Since this is just the base dish, you can add a huge variety of different sources for flavour. I’ve tried sweet and sour, honey and chilli, a light lemon drizzle and even a splash of American BBQ.
Step by Step:
Step 1: Since it takes the longest you’ll want to get your Amaranth going first. You cook it exactly like you’d cook rice or pasta in boiling water. The process usually takes 15-20 minutes.
Step 2: Heat up the olive oil in your frying pan or wok.
Step 3: Add the tofu and cook until golden brown. This usually takes about 3-5 minutes per side.
Step 4: Add the mushrooms, kale/bok choy and soybeans.
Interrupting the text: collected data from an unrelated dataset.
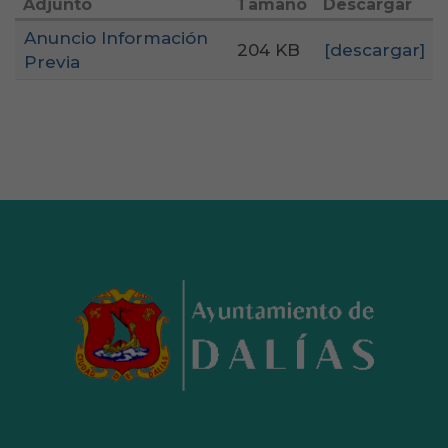
Adjunto
Tamaño
Descargar
Anuncio Información
204 KB
[descargar]
Previa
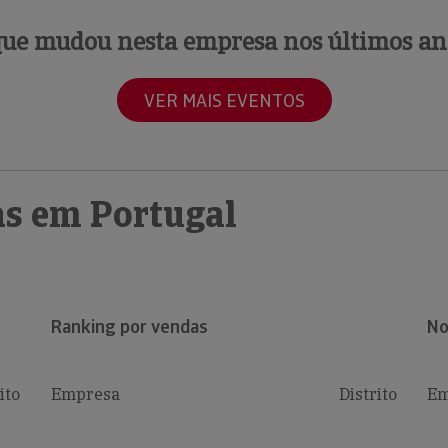
que mudou nesta empresa nos últimos an
VER MAIS EVENTOS
s em Portugal
Ranking por vendas
No
ito
Empresa
Distrito
Em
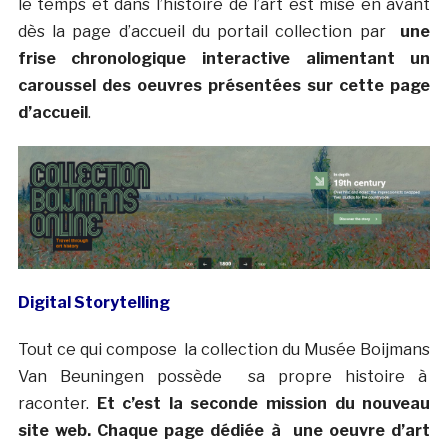
le temps et dans l’histoire de l’art est mise en avant
dès la page d’accueil du portail collection par
une
frise chronologique interactive alimentant un
caroussel des oeuvres présentées sur cette page
d’accueil
.
Digital Storytelling
Tout ce qui compose la collection du Musée Boijmans
Van Beuningen possède sa propre histoire à
raconter.
Et c’est la seconde mission du nouveau
site web. Chaque page dédiée à une oeuvre d’art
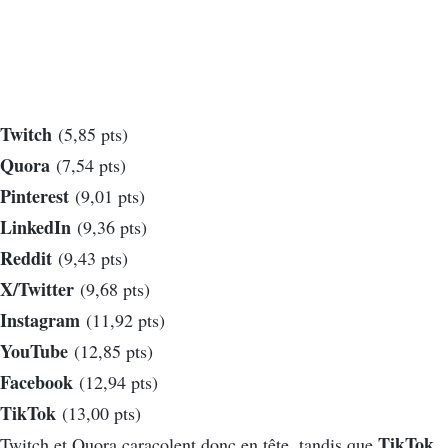
Twitch
(5,85 pts)
Quora
(7,54 pts)
Pinterest
(9,01 pts)
LinkedIn
(9,36 pts)
Reddit
(9,43 pts)
X/Twitter
(9,68 pts)
Instagram
(11,92 pts)
YouTube
(12,85 pts)
Facebook
(12,94 pts)
TikTok
(13,00 pts)
TikTok
Twitch et Quora caracolent donc en tête, tandis que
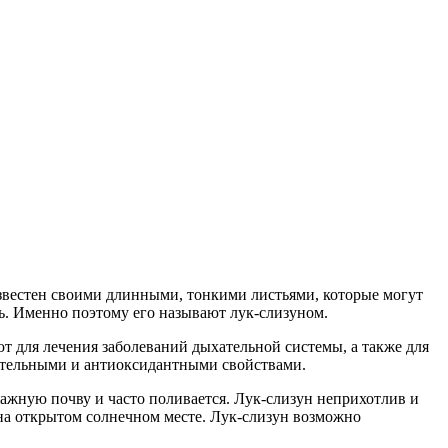
звестен своими длинными, тонкими листьями, которые могут
ь. Именно поэтому его называют лук-слизуном.
т для лечения заболеваний дыхательной системы, а также для
лительными и антиоксидантными свойствами.
влажную почву и часто поливается. Лук-слизун неприхотлив и
ь на открытом солнечном месте. Лук-слизун возможно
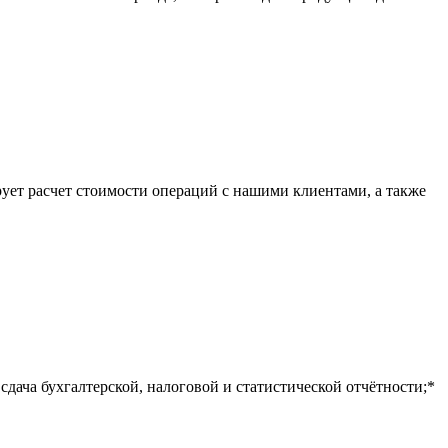
ует расчет стоимости операций с нашими клиентами, а также
дача бухгалтерской, налоговой и статистической отчётности;*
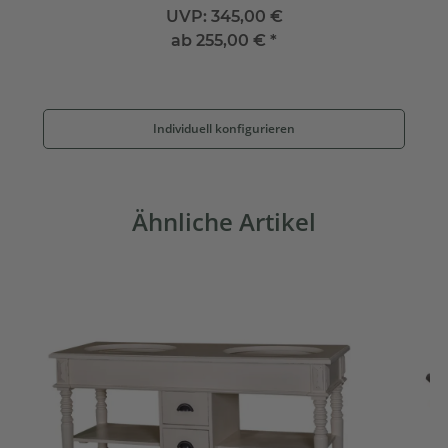
UVP:
345,00 €
ab
255,00 €
*
Individuell konfigurieren
Ähnliche Artikel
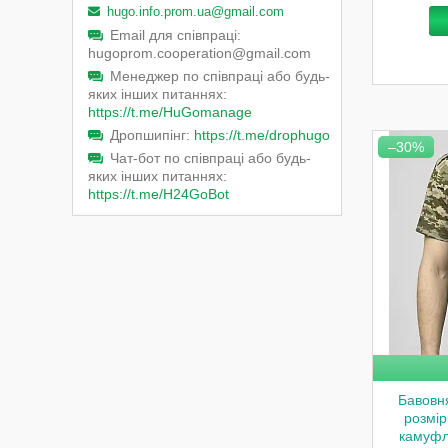
hugo.info.prom.ua@gmail.com
Email для співпраці
hugoprom.cooperation@gmail.com
Менеджер по співпраці або будь-
яких інших питаннях
https://t.me/HuGomanage
Дропшипінг
https://t.me/drophugo
–30%
Чат-бот по співпраці або будь-
яких інших питаннях
https://t.me/H24GoBot
Бавовня
розмір
камуфл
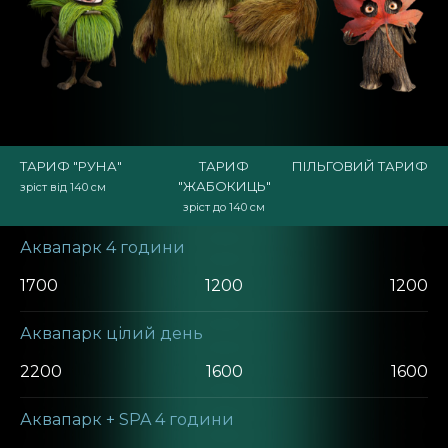
ТАРИФ "РУНА"
ТАРИФ
ПІЛЬГОВИЙ ТАРИФ
"ЖАБОКИЦЬ"
зріст від 140 см
зріст до 140 см
Аквапарк 4 години
1700
1200
1200
Аквапарк цілий день
2200
1600
1600
Аквапарк + SPA 4 години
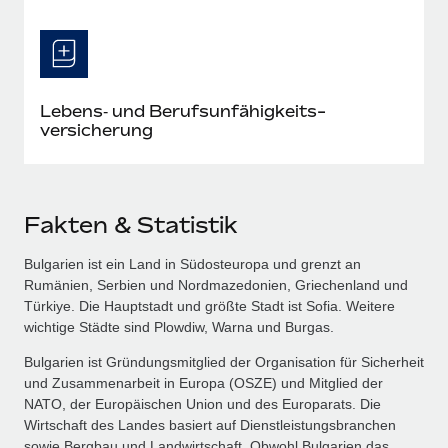
Lebens‑ und Berufs­unfähigkeits­
versicherung
Fakten & Statistik
Bulgarien ist ein Land in Südosteuropa und grenzt an
Rumänien, Serbien und Nordmazedonien, Griechenland und
Türkiye. Die Hauptstadt und größte Stadt ist Sofia. Weitere
wichtige Städte sind Plowdiw, Warna und Burgas.
Bulgarien ist Gründungsmitglied der Organisation für Sicherheit
und Zusammenarbeit in Europa (OSZE) und Mitglied der
NATO, der Europäischen Union und des Europarats. Die
Wirtschaft des Landes basiert auf Dienstleistungsbranchen
sowie Bergbau und Landwirtschaft. Obwohl Bulgarien das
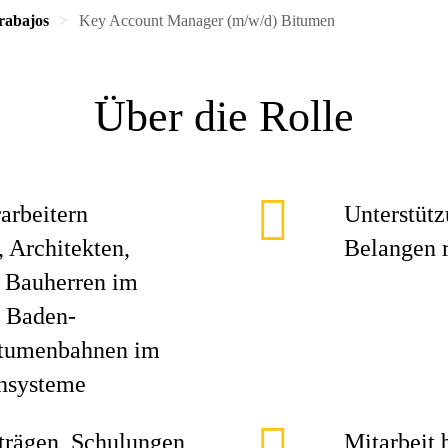
rabajos
Key Account Manager (m/w/d) Bitumen
Über die Rolle
arbeitern
Unterstütz
 Architekten,
Belangen 
n Bauherren im
d Baden-
itumenbahnen im
chsysteme
trägen, Schulungen
Mitarbeit 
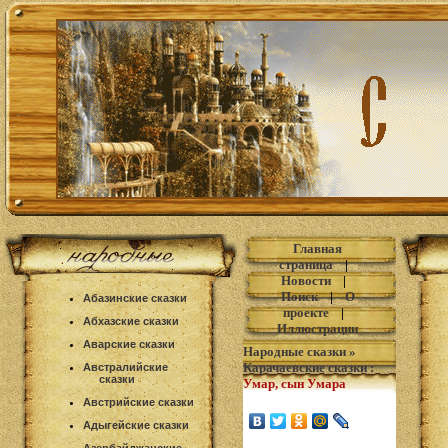
Главная
страница
|
Новости
|
Поиск
|
О
Абазинские сказки
проекте
|
Абхазские сказки
Иллюстрации
Аварские сказки
Народные сказки
»
Карачаевские сказки
:
Австралийские
сказки
Умар, сын Умара
Австрийские сказки
Адыгейские сказки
Fry for another 3-5 minutes.
Step 5: (Optional) add any source you wish for flavourStep 6: Drain and serve up the amaranth then pour the contents of your frying pan over the top.
Step 6: Drain and serve up the amaranth then pour the contents of your frying pan over the top.
Step 7: Sprinkle your chopped walnuts and pumpkin seeds over the top.
Step 8: Enjoy!
There you have it, the ultimate vegan meal – super rich in nutrition and fulfilling the dietary needs of both vegans and vegetarians. With meals like this, there’s absolutely no need to sacrifice your health, fitness or wellbeing in order to pursue ethical and environmental goals. Now you can have both; eat well and do your part to change the world. I hope this meal gives you a great starting point for a healthy vegetarian diet. Much more, though, I hope this article helps you to understand how to overcome the deficiencies of the vegan diet and gives you a sort of process or checklist that you can follow when putting together your own recipes and meals.